Silvana Pareja

El Perú del Gran Tazón de Té

Mayor libertad económica y esfuerzo individual como motores del desarrollo

El Perú del Gran Tazón de Té
Silvana Pareja
29 de mayo del 2026

 

El Perú enfrenta nuevamente un dilema político y económico que parece repetirse elección tras elección: ¿apostar por un modelo que incentive la productividad y el emprendimiento o insistir en fórmulas basadas en mayor intervención estatal, subsidios y dependencia económica? Mientras algunos candidatos presidenciales continúan ofreciendo bonos, ampliación del gasto público y discursos cercanos a estatizaciones, el Perú real parece haber encontrado hace mucho un camino distinto: el esfuerzo individual como mecanismo de supervivencia y progreso.

La realidad peruana es contundente. Millones de ciudadanos sobreviven diariamente gracias al comercio, los pequeños negocios y el autoempleo. Son emprendedores que trabajan desde Gamarra, técnicos que reparan celulares en Wilson, agricultores que exportan desde regiones y comerciantes que sostienen economías familiares enteras sin apoyo estatal significativo. En muchos casos, incluso enfrentando burocracia excesiva, regulaciones poco realistas y falta de acceso al crédito formal.

Por eso resulta válido preguntarse si gran parte del debate político realmente entiende al ciudadano peruano. Roberto Sánchez, por ejemplo, ha defendido propuestas vinculadas a un mayor protagonismo estatal, expansión de programas de subsidios y discursos próximos a estatizaciones de sectores estratégicos. Para algunos sectores, estas medidas buscan reducir la desigualdad y fortalecer la justicia social. Sin embargo, la discusión merece ir más allá del discurso y analizar sus posibles consecuencias.

Porque quizá la verdadera desigualdad no sea únicamente cuánto dinero gana una persona, sino qué tan libre es para construir su propio progreso. Y pocas cosas pueden resultar más desiguales que un modelo en el que el ciudadano depende permanentemente del Estado para sobrevivir, mientras la inversión privada, la generación de empleo y el emprendimiento enfrentan incertidumbre o desincentivos.

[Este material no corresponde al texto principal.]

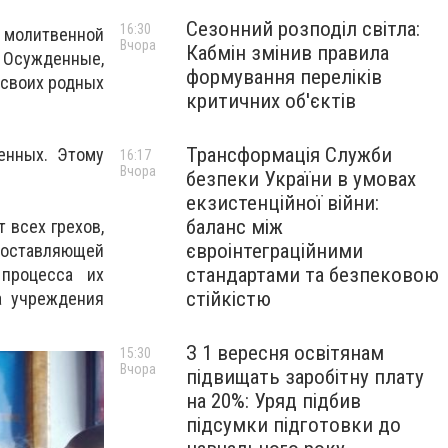
Сезонний розподіл світла:
16:30
 молитвенной
Вчора
Кабмін змінив правила
сужденные,
формування переліків
 своих родных
критичних об'єктів
Трансформація Служби
енных. Этому
16:17
Вчора
безпеки України в умовах
екзистенційної війни:
баланс між
 всех грехов,
євроінтеграційними
составляющей
стандартами та безпековою
процесса их
стійкістю
а учреждения
З 1 вересня освітянам
15:30
Вчора
підвищать заробітну плату
на 20%: Уряд підбив
підсумки підготовки до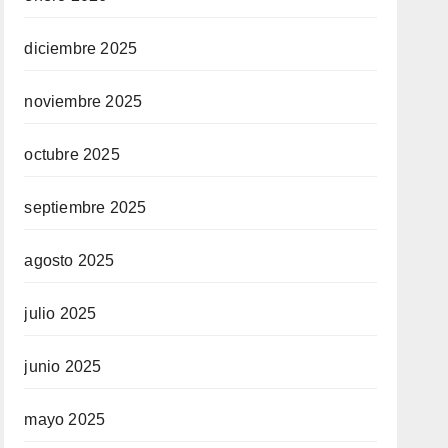
diciembre 2025
noviembre 2025
octubre 2025
septiembre 2025
agosto 2025
julio 2025
junio 2025
mayo 2025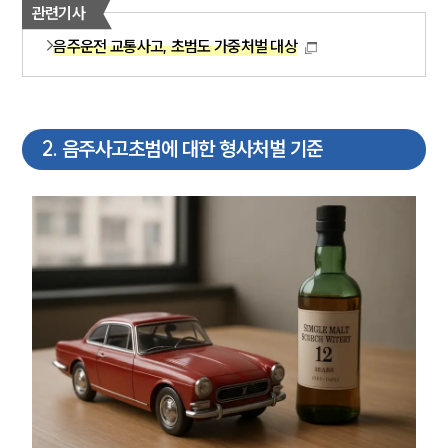
관련기사
음주운전 교통사고, 초범도 가중처벌 대상
2
.
음주사고초범에 대한 형사처벌 기준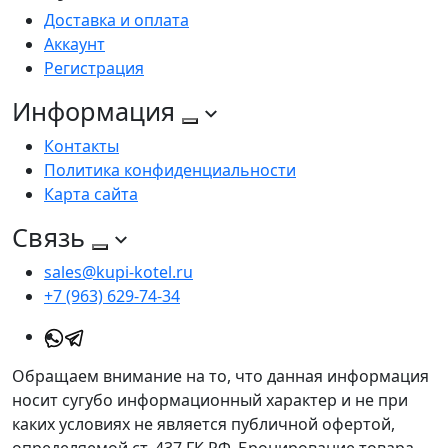
Доставка и оплата
Аккаунт
Регистрация
Информация
Контакты
Политика конфиденциальности
Карта сайта
Связь
sales@kupi-kotel.ru
+7 (963) 629-74-34
Обращаем внимание на то, что данная информация
носит сугубо информационный характер и не при
каких условиях не является публичной офертой,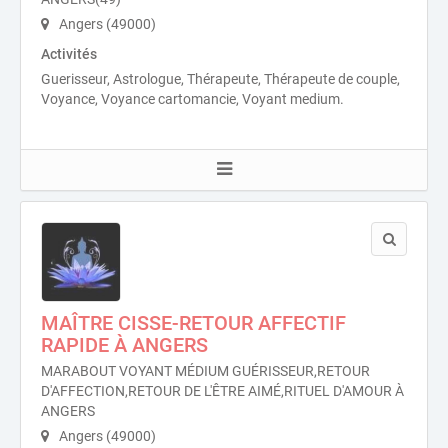
Angers (49000)
Activités
Guerisseur, Astrologue, Thérapeute, Thérapeute de couple,
Voyance, Voyance cartomancie, Voyant medium.
MAÎTRE CISSE-RETOUR AFFECTIF
RAPIDE À ANGERS
MARABOUT VOYANT MÉDIUM GUÉRISSEUR,RETOUR
D'AFFECTION,RETOUR DE L'ÊTRE AIMÉ,RITUEL D'AMOUR À
ANGERS
Angers (49000)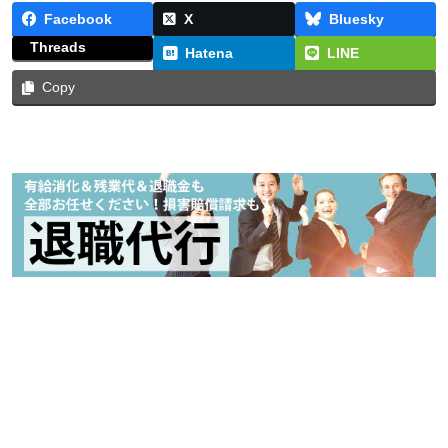
Facebook
X
Bluesky
Threads
Hatena
LINE
Copy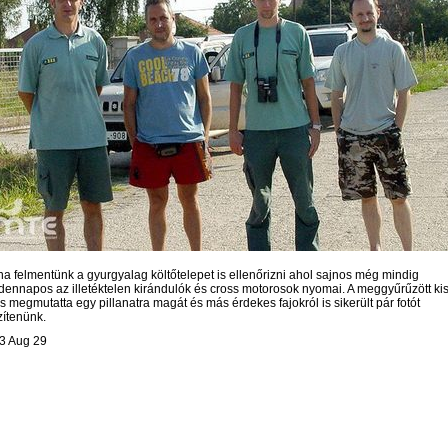
na felmentünk a gyurgyalag költőtelepet is ellenőrizni ahol sajnos még mindig
dennapos az illetéktelen kirándulók és cross motorosok nyomai. A meggyűrűzött ki
 is megmutatta egy pillanatra magát és más érdekes fajokról is sikerült pár fotót
zítenünk.
3 Aug 29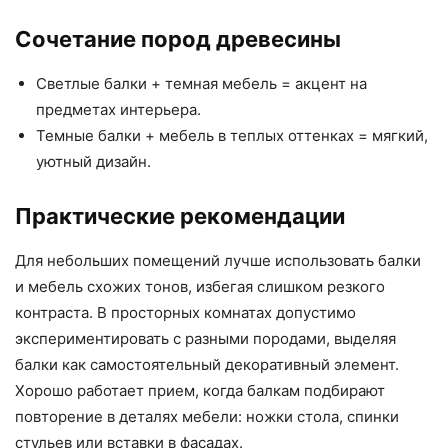
Сочетание пород древесины
Светлые балки + темная мебель = акцент на
предметах интерьера.
Темные балки + мебель в теплых оттенках = мягкий,
уютный дизайн.
Практические рекомендации
Для небольших помещений лучше использовать балки
и мебель схожих тонов, избегая слишком резкого
контраста. В просторных комнатах допустимо
экспериментировать с разными породами, выделяя
балки как самостоятельный декоративный элемент.
Хорошо работает прием, когда балкам подбирают
повторение в деталях мебели: ножки стола, спинки
стульев или вставки в фасадах.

La experiencia internacional ofrece lecciones relevantes. China, por ejemplo, entendió algo que el Perú todavía parece debatir: cuando el Estado no puede resolver completamente el problema del empleo, debe dejar de obstaculizar la capacidad productiva de sus ciudadanos. Durante las reformas económicas de fines de los años ochenta, pequeños emprendimientos juveniles impulsaron el llamado modelo del Gran Tazón de Té, una experiencia que permitió transformar negocios informales en motores económicos capaces de dinamizar regiones enteras. La lógica fue relativamente simple: menos trabas, mayor libertad económica y reconocimiento del esfuerzo individual como motor de desarrollo. 

El Perú no necesita copiar mecánicamente modelos extranjeros, pero sí aprender de aquello que funcionó. Nuestro emprendedor informal no debería ser visto únicamente como un problema tributario o regulatorio, sino como una enorme reserva de creatividad económica. El pequeño comerciante no necesita vivir indefinidamente de bonos; necesita seguridad jurídica, acceso a financiamiento, simplificación de trámites y condiciones reales para formalizarse sin asfixia burocrática.

Esto no significa negar el rol del Estado. Evidentemente, un país con profundas brechas sociales necesita políticas públicas orientadas a proteger a quienes más lo necesitan. Pero existe una diferencia sustancial entre una red de protección temporal y un modelo que normaliza la dependencia permanente.

La verdadera inclusión social no ocurre cuando más personas dependen del presupuesto estatal, sino cuando más ciudadanos tienen posibilidades reales de generar ingresos, construir patrimonio y mejorar su calidad de vida. La pregunta para los próximos gobernantes no debería centrarse en quién promete repartir más recursos, sino en quién será capaz de liberar el potencial productivo del Perú real: ese país trabajador, emprendedor y resiliente que sigue avanzando incluso cuando la política parece no entenderlo.